EL ÁRBOL.
(JACQUES LOEW)
Un viajero caminaba por un pueblo que le era completamente desconocido. Después de haber recorrido un extenso valle estrecho y sinuoso que le ocultaba el horizonte, he aquí que aparece improvisadamente una llanura. Aquí se encuentra frente a un árbol que jamás había visto, un árbol de extraordinarias dimensiones, un árbol no comparable con ningún otro sobre la tierra.
El viajero vio ante todo las raíces de este árbol, raíces poderosas, que levantaban la tierra. Después vio el tronco, un tronco tan grueso que no pudo abarcarlo con una sola mirada. Por fin vio las hojas del árbol, unas hojas tan frondosas, que se extendían tan altas que no le era posible distinguir la copa del árbol.
El árbol era para él tan grande que no lograba de ninguna manera percibir la grandeza.
Queriendo contemplar el árbol, el viajero se acercó simplemente al tronco: lo examinó, miró su corteza rugosa, aquellos pocos decímetros cuadrados que tenía a la vista.
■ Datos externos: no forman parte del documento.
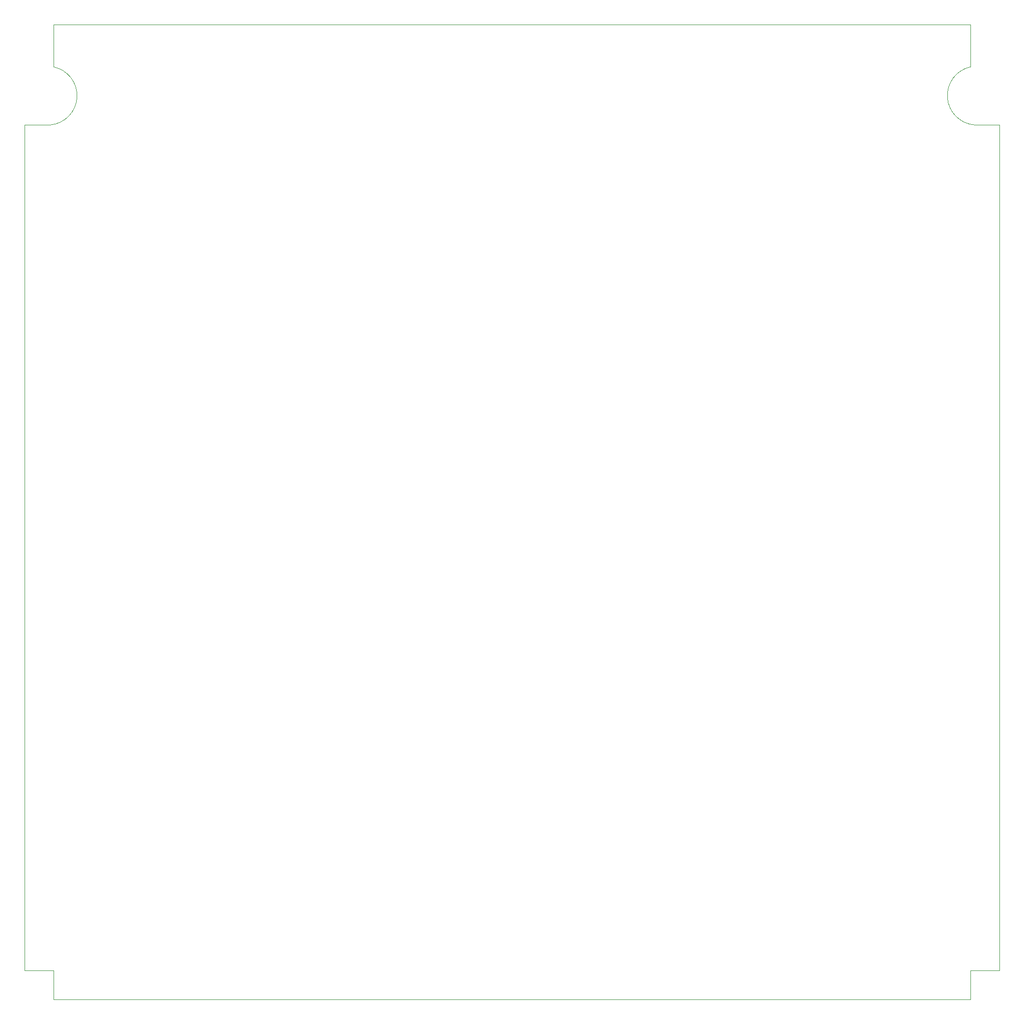
<source format=gbr>
%TF.GenerationSoftware,KiCad,Pcbnew,5.99.0-unknown-6296b4e~102~ubuntu18.04.1*%
%TF.CreationDate,2020-07-17T11:30:15-05:00*%
%TF.ProjectId,FlatAnt4x4,466c6174-416e-4743-9478-342e6b696361,rev?*%
%TF.SameCoordinates,Original*%
%TF.FileFunction,Profile,NP*%
%FSLAX46Y46*%
G04 Gerber Fmt 4.6, Leading zero omitted, Abs format (unit mm)*
G04 Created by KiCad (PCBNEW 5.99.0-unknown-6296b4e~102~ubuntu18.04.1) date 2020-07-17 11:30:15*
%MOMM*%
%LPD*%
G01*
G04 APERTURE LIST*
%TA.AperFunction,Profile*%
%ADD10C,0.050000*%
%TD*%
G04 APERTURE END LIST*
D10*
X5000000Y-163000000D02*
X5000000Y-168000000D01*
X0Y-163000000D02*
X5000000Y-163000000D01*
X163000000Y-163000000D02*
X168000000Y-163000000D01*
X163000000Y-168000000D02*
X163000000Y-163000000D01*
X163699822Y-17302353D02*
G75*
G02*
X163000000Y-7300000I381539J5052353D01*
G01*
X163700000Y-17300000D02*
X168000000Y-17300000D01*
X163000000Y0D02*
X163000000Y-7300000D01*
X0Y-17300000D02*
X4500000Y-17300000D01*
X5000000Y0D02*
X5000000Y-7300000D01*
X4997941Y-7310142D02*
G75*
G02*
X4500000Y-17300000I-1006642J-4957163D01*
G01*
X0Y-163000000D02*
X0Y-17300000D01*
X163000000Y-168000000D02*
X5000000Y-168000000D01*
X168000000Y-17300000D02*
X168000000Y-163000000D01*
X5000000Y0D02*
X163000000Y0D01*
M02*

</source>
Y mirando de cerca la corteza, vio algunas inscripciones dejadas por otros viajeros; letras y fechas ambiguas.
Después continuó examinando la corteza: percibe líquenes y musgo que han crecido como pueden crecer hongos o musgo en los viejos troncos del árbol.
El viajero vio también ramas secas al pie del árbol y, en ciertos puntos del inmenso tronco, partes excavadas en las que la vida se había retirado.
Y se alejó diciendo: “He encontrado un árbol medio muerto”,
El viajero se equivocó. Debería haber hecho el esfuerzo de retirarse tal vez un kilómetro hacia atrás, para ver el árbol en todo su esplendor y en toda su majestuosidad. Pero no tuvo el coraje de hacerlo. Tan sólo vio una pequeña parte.
No cometamos, por lo tanto, el error de aquel viajero. Miremos la vida en su totalidad.